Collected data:
# # # # #
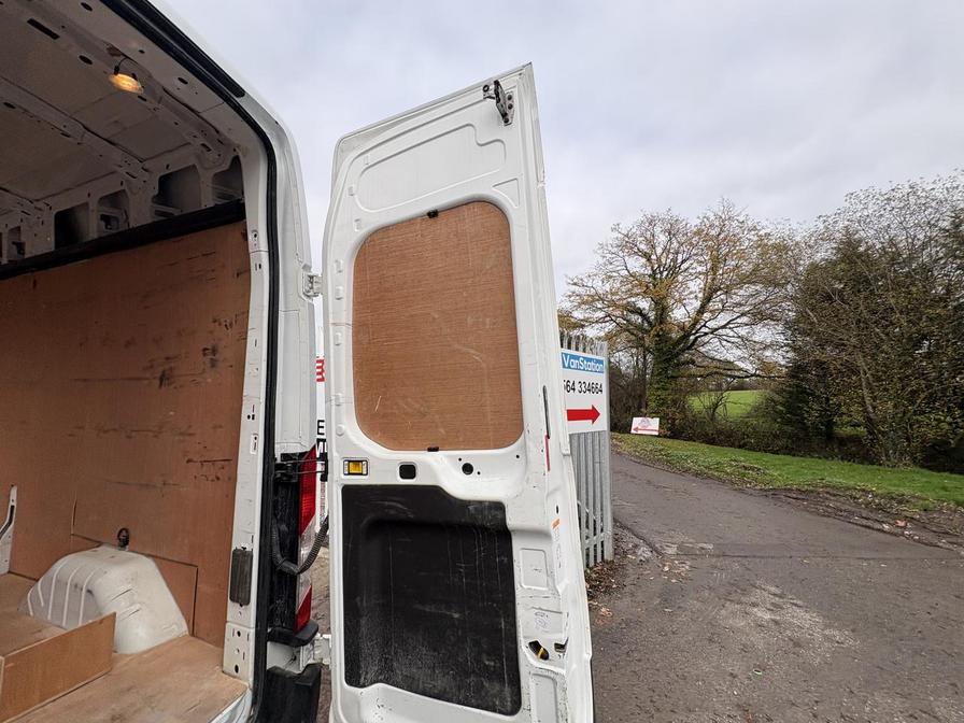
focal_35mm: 14
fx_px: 390
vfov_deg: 85.7
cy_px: 362
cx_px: 482
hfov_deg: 102.1
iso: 40
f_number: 2.2
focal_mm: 2.22
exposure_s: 1/537
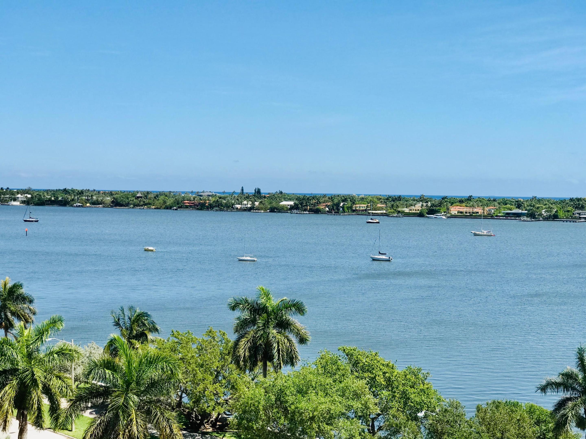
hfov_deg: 33.8
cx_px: 293
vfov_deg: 25.7
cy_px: 220
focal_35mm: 57
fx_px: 965
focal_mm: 6.6
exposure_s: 1/997
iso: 20
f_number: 2.8
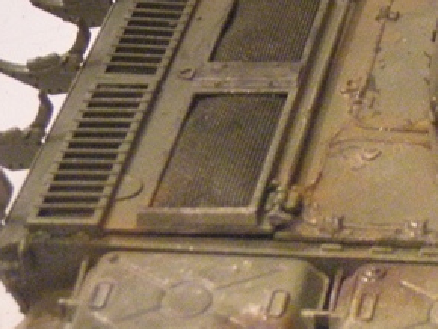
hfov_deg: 13.6
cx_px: 708
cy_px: 193
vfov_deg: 11.1
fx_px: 1697
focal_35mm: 134
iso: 320
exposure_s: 1/8
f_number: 3.5
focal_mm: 6.7
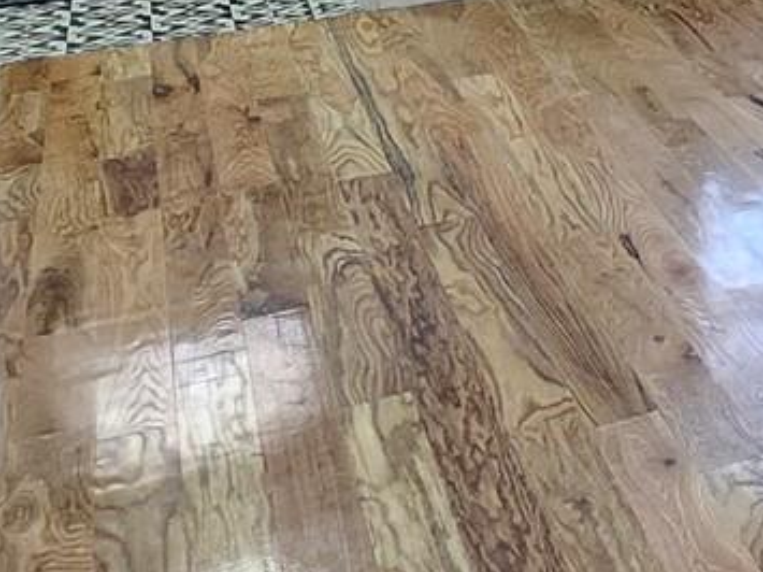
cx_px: 1266
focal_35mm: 75
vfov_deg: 18.6
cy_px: -112
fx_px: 1653
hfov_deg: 20.5
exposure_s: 1/60
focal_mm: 1.74
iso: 160
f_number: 2.2
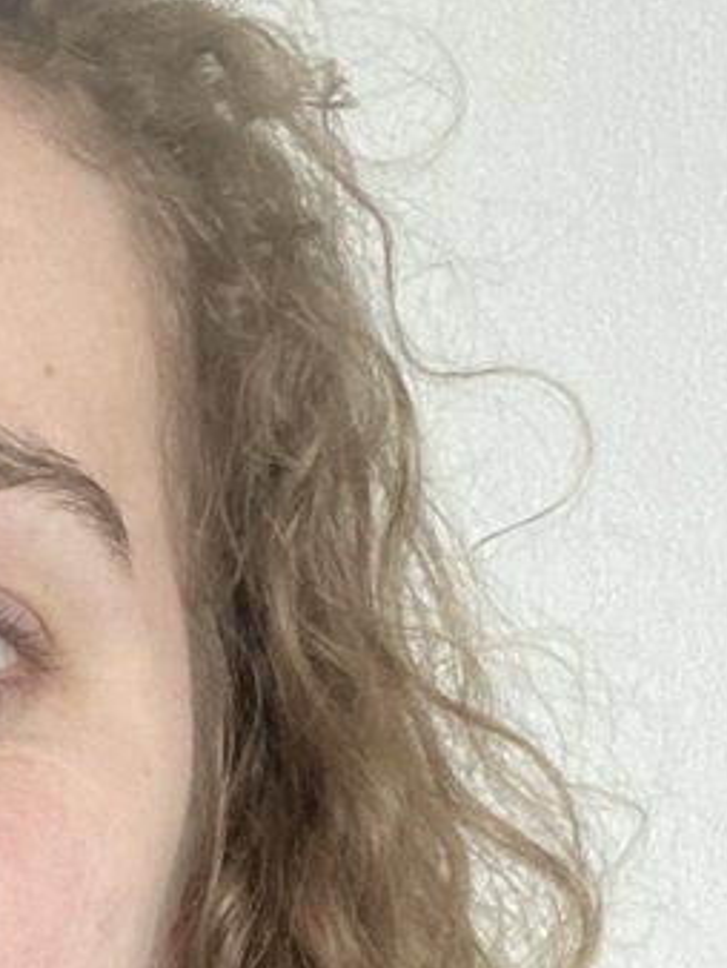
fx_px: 3524
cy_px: 1115
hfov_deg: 11.2
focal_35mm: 126
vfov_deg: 15.2
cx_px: -429
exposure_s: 1/60
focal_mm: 2.87
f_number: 2.2
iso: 125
# # # # #
Give back all of the data exactly, but not the pictures.

- Answer
focal_35mm: 14
fx_px: 390
vfov_deg: 85.7
cy_px: 362
cx_px: 482
hfov_deg: 102.1
iso: 40
f_number: 2.2
focal_mm: 2.22
exposure_s: 1/537
hfov_deg: 33.8
cx_px: 293
vfov_deg: 25.7
cy_px: 220
focal_35mm: 57
fx_px: 965
focal_mm: 6.6
exposure_s: 1/997
iso: 20
f_number: 2.8
hfov_deg: 13.6
cx_px: 708
cy_px: 193
vfov_deg: 11.1
fx_px: 1697
focal_35mm: 134
iso: 320
exposure_s: 1/8
f_number: 3.5
focal_mm: 6.7
cx_px: 1266
focal_35mm: 75
vfov_deg: 18.6
cy_px: -112
fx_px: 1653
hfov_deg: 20.5
exposure_s: 1/60
focal_mm: 1.74
iso: 160
f_number: 2.2
fx_px: 3524
cy_px: 1115
hfov_deg: 11.2
focal_35mm: 126
vfov_deg: 15.2
cx_px: -429
exposure_s: 1/60
focal_mm: 2.87
f_number: 2.2
iso: 125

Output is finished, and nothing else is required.